Listen to the Computerworld TechCast: Remote Administration Trojans.

The world of malicious software is often divided into two types: viral and nonviral. Viruses are little bits of code that are buried in other codes. When the "host" codes are executed, the viruses replicate themselves and may attempt to do something destructive. In this, they behave much like biological viruses.

Worms are a kind of computer parasite considered to be part of the viral camp because they replicate and spread from computer to computer.



As with viruses, a worm's malicious act is often the very act of replication; they can overwhelm computer infrastructures by generating massive numbers of e-mails or requests for connections that servers can't handle.

Worms differ from viruses, though, in that they aren't just bits of code that exist in other files. They could be whole files—an entire Excel spreadsheet, for example. They replicate without the need for another program to be run.

Remote administration types are an example of another kind of nonviral malicious software, the Trojan horse, or more simply Trojan. The purpose of these programs isn't replication, but to penetrate and control. Named after the wooden creature that the citizens of ancient Troy were tricked into taking into their fortified city, they are programs that masquerade as one thing when in fact they are something else, usually something destructive.

There are a number of kinds of Trojans, including spybots, which report on the Web sites a computer user visits, and keybots or keyloggers, which record and report the user's keystrokes in order to discover passwords and other confidential information.

RATs attempt to give a remote intruder administrative control of an infected computer. They work as client/server pairs. The server resides on the infected machine, while the client resides elsewhere, across the network, where it's available to a remote intruder.

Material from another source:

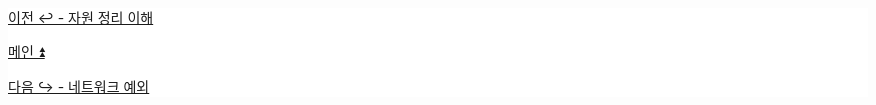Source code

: 
[이전 ↩️ - 자원 정리 이해](https://github.com/genesis12345678/TIL/blob/main/Java/adv_1/network/resourceclose.md)

[메인 ⏫](https://github.com/genesis12345678/TIL/blob/main/Java/adv_1/Main.md)

[다음 ↪️ - 네트워크 예외](https://github.com/genesis12345678/TIL/blob/main/Java/adv_1/network/networkex.md)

Using standard TCP/IP or UDP protocols, the client sends instructions to the server. The server does what it's told to do on the infected computer.

Trojans, including RATs, are usually downloaded inadvertently by even the most savvy users. Visiting the wrong Web site or clicking on the wrong hyperlink invites the unwanted Trojan in. RATs install themselves by exploiting weaknesses in standard programs and browsers.

Once they reside on a computer, RATs are hard to detect and remove. For Windows users, simply pressing Ctl-Alt-Delete won't expose RATs, because they operate in the background and don't appear in the task list.